Shipley held a contentious meeting Monday afternoon with numerous opinion staffers who asked the editorial director difficult questions and, among other things, urged Bezos to answer them.

As recently as last week, Shipley said, according to a person present, that he had tried to dissuade Bezos from his decision. Shipley added: “I failed.”

Questions about the timing and motives of Bezos

Former columnist Robert Kagan, editor-in-chief, explained his decision to resign from the newspaper on CNN Friday evening.

“We’re actually bowing down to Donald Trump because we’re afraid of what he’s going to do,” Kagan said, noting that officials at Bezos’ aerospace company Blue Origin met with Trump hours after the decision was made public .

Blue Origin has a multi-billion dollar contract with NASA. During the Trump administration, Amazon sued the government after claiming it blocked a $10 billion cloud computing services contract with the Pentagon because of the then-president’s anger over Pentagon reporting postthat Bezos personally owns.

Still, Bezos strongly supported staff reporting during the Trump presidency (and did not interfere with reporting on his own business interests or personal life).

Bezos: “I am not an ideal owner of The Post”

Bezos publicly broke his own silence late Monday. In his opinion piece, he described his decision to stop supporting the president as an attempt to avoid a “perception of bias” and “non-independence.” He dismissed claims that he was trying to appease Trump or protect his other business interests.

“This is not a quid pro quo whatsoever,” he wrote, adding that he did not consult any candidate or inform him of his decision.

Bezos said he was unaware of the meeting between Blue Origin executives and Trump on Friday – the same day the newspaper announced its decision.
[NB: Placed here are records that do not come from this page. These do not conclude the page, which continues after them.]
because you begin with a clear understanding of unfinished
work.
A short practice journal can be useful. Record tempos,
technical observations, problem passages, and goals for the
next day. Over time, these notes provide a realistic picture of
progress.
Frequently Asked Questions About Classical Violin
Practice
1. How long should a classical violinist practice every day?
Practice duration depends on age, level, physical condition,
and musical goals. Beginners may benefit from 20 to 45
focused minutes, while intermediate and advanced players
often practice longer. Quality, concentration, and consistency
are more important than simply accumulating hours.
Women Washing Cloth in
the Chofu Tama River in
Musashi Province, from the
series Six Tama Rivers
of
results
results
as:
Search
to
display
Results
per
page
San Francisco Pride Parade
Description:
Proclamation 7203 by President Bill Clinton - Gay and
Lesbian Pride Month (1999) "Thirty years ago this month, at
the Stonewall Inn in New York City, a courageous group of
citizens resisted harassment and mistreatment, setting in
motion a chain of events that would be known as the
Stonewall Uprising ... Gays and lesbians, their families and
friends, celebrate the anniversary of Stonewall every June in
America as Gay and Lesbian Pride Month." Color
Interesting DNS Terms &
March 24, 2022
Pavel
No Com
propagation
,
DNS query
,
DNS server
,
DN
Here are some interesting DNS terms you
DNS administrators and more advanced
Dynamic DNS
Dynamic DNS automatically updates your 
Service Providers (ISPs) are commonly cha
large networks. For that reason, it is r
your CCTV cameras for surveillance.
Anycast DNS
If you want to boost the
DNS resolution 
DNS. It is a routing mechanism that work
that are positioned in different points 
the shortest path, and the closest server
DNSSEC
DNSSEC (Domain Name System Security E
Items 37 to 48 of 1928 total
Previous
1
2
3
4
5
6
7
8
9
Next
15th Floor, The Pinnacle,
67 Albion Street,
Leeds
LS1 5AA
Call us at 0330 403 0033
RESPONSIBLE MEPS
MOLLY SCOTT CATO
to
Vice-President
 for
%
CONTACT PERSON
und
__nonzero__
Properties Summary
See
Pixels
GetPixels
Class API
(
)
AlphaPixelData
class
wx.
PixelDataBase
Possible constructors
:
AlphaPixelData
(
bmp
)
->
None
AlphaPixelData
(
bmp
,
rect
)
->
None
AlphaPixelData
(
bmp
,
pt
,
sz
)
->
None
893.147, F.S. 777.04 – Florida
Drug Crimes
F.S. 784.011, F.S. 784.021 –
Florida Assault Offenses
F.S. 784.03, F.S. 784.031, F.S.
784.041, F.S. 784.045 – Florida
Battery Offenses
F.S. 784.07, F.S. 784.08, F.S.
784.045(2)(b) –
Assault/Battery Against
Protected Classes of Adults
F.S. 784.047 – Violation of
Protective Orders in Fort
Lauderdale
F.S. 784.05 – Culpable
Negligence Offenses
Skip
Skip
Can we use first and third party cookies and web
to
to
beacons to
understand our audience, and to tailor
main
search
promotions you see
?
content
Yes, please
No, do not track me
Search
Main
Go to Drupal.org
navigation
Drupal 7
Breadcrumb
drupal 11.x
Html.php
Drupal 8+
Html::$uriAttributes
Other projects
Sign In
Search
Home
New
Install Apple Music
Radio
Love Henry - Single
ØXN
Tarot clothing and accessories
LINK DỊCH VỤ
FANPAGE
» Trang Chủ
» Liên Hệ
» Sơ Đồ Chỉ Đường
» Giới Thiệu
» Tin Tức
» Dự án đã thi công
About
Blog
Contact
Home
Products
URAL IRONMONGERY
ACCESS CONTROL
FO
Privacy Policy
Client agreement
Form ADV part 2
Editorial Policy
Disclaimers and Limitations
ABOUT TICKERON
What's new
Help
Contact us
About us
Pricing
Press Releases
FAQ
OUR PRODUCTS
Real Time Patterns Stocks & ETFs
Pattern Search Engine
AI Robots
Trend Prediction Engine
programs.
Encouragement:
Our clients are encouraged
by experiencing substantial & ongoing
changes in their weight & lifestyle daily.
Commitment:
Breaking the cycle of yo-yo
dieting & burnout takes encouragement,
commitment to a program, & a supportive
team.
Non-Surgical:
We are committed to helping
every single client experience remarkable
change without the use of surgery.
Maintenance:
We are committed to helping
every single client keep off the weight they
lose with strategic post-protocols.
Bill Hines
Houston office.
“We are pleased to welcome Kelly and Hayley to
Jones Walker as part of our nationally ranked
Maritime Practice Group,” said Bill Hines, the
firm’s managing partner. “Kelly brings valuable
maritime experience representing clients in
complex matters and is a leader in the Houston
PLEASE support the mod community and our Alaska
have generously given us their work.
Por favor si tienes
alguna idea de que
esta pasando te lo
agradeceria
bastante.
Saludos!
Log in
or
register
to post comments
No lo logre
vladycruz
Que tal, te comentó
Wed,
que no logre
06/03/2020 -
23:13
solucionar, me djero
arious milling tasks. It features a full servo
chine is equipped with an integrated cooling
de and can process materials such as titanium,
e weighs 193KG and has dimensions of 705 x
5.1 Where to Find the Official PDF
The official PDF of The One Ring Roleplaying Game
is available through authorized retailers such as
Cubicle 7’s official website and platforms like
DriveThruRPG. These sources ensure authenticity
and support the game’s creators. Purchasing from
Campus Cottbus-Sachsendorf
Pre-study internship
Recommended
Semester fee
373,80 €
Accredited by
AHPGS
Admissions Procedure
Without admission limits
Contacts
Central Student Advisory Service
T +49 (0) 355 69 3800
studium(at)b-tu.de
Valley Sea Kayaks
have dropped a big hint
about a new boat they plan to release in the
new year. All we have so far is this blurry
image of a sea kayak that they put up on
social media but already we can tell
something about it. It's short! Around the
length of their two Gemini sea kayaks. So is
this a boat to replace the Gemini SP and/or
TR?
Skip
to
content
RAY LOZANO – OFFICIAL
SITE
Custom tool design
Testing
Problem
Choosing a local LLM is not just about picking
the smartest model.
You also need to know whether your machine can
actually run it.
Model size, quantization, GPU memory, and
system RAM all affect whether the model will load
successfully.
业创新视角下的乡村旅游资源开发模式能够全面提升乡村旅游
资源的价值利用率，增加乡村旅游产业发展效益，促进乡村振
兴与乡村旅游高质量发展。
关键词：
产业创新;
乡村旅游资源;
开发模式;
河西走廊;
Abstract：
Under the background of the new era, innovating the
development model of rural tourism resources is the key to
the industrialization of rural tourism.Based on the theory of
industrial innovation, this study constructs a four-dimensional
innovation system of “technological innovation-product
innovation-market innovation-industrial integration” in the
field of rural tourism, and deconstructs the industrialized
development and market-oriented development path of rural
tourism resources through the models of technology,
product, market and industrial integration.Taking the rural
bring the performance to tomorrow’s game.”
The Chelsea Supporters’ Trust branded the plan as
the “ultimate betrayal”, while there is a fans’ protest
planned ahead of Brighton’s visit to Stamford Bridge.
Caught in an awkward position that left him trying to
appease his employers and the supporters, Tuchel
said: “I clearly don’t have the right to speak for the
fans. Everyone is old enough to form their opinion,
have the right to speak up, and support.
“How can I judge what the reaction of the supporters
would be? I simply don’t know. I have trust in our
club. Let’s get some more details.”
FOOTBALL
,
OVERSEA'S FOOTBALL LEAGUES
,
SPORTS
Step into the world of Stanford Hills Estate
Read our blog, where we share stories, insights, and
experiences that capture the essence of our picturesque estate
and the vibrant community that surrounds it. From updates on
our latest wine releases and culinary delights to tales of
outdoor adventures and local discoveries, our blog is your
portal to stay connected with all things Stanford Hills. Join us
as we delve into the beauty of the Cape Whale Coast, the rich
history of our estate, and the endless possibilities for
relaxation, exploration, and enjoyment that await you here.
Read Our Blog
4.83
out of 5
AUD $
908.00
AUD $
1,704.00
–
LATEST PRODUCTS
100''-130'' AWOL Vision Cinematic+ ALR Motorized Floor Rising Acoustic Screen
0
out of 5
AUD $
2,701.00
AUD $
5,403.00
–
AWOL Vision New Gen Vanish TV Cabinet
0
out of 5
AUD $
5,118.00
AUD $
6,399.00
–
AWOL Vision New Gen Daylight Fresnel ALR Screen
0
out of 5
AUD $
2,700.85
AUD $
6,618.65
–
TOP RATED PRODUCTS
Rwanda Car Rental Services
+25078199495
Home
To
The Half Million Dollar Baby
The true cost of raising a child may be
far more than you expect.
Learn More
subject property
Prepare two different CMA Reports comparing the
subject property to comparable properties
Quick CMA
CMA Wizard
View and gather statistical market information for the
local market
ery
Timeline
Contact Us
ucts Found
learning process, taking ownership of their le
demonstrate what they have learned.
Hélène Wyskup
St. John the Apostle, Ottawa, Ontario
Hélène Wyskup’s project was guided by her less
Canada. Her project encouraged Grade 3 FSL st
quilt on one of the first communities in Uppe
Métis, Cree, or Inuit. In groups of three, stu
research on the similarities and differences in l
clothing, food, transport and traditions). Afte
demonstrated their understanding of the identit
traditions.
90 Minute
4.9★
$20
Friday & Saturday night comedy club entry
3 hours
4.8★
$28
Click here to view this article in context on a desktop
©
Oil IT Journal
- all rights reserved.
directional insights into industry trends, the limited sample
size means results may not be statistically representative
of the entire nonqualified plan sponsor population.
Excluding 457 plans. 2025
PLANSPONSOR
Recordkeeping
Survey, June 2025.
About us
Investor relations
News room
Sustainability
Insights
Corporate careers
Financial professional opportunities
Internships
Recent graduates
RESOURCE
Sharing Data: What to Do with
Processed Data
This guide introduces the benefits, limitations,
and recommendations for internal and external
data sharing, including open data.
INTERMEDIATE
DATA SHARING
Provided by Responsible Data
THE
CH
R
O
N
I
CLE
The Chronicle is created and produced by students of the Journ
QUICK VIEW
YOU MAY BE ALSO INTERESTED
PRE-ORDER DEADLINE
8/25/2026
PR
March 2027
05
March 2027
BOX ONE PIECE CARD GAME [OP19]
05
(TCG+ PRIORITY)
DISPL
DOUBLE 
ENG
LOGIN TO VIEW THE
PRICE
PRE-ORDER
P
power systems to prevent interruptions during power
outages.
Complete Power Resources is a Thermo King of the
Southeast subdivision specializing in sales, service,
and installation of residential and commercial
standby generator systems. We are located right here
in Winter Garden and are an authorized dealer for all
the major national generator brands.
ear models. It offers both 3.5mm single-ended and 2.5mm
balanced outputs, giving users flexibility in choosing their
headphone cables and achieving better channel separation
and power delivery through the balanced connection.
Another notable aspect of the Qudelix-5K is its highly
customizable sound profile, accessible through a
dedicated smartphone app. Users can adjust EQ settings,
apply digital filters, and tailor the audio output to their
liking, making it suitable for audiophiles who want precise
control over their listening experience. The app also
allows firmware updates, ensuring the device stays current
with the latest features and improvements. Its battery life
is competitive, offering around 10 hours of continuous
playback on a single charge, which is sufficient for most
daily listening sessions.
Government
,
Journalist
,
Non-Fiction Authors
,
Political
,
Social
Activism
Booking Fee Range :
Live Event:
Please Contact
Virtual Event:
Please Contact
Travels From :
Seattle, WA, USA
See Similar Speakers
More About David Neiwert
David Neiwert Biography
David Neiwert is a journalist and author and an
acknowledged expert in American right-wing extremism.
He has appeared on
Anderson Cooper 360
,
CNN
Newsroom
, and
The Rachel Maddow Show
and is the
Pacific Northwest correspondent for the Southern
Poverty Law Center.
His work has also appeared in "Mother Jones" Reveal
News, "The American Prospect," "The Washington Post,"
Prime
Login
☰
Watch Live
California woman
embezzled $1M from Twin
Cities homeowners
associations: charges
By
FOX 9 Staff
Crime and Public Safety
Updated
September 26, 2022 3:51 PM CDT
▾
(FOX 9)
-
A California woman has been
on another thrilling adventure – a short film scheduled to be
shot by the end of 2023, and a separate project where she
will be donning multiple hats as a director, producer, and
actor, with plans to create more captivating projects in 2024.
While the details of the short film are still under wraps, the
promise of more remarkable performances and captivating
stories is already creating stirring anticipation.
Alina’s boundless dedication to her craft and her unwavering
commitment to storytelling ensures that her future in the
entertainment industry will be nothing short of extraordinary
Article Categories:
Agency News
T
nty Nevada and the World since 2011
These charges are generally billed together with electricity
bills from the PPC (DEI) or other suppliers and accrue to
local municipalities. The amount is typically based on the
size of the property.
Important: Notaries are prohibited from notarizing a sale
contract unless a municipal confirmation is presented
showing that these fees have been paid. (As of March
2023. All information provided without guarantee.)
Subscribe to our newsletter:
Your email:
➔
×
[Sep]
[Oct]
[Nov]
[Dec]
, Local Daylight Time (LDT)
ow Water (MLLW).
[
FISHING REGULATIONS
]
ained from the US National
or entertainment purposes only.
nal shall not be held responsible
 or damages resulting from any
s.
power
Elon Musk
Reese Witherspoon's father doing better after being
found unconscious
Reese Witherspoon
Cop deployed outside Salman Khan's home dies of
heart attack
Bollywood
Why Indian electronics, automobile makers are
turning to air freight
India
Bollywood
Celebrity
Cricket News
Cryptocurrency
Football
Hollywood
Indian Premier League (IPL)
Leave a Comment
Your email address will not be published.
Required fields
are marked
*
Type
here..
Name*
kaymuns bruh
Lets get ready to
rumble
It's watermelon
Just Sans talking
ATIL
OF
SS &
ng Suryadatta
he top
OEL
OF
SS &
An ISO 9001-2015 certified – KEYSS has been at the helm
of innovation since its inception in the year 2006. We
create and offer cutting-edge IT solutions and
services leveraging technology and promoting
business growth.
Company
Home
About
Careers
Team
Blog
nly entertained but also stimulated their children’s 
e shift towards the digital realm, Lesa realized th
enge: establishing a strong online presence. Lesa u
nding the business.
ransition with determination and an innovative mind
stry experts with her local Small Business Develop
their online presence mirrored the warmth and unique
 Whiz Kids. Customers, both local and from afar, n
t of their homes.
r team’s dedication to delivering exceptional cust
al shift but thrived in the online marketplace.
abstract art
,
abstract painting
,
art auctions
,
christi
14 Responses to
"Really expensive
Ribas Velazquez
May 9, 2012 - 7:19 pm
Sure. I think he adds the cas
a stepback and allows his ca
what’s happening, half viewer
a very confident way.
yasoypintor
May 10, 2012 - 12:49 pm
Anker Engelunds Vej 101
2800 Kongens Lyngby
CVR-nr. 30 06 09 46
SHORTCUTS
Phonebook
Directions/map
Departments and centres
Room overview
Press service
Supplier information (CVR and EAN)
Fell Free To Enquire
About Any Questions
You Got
“I sighed when I found out because I knew it would provide ammunition to those who would want to portray this as anything other than a principled decision,” he said.

He acknowledged that his involvement in other companies – and their lucrative government contracts – complicate things for the company post.

“When it comes to the appearance of conflict, I am not an ideal owner of The Post,” he wrote. “I assure you that my views here are indeed principled, and I believe my track record as owner of The Post since 2013 bears this out.”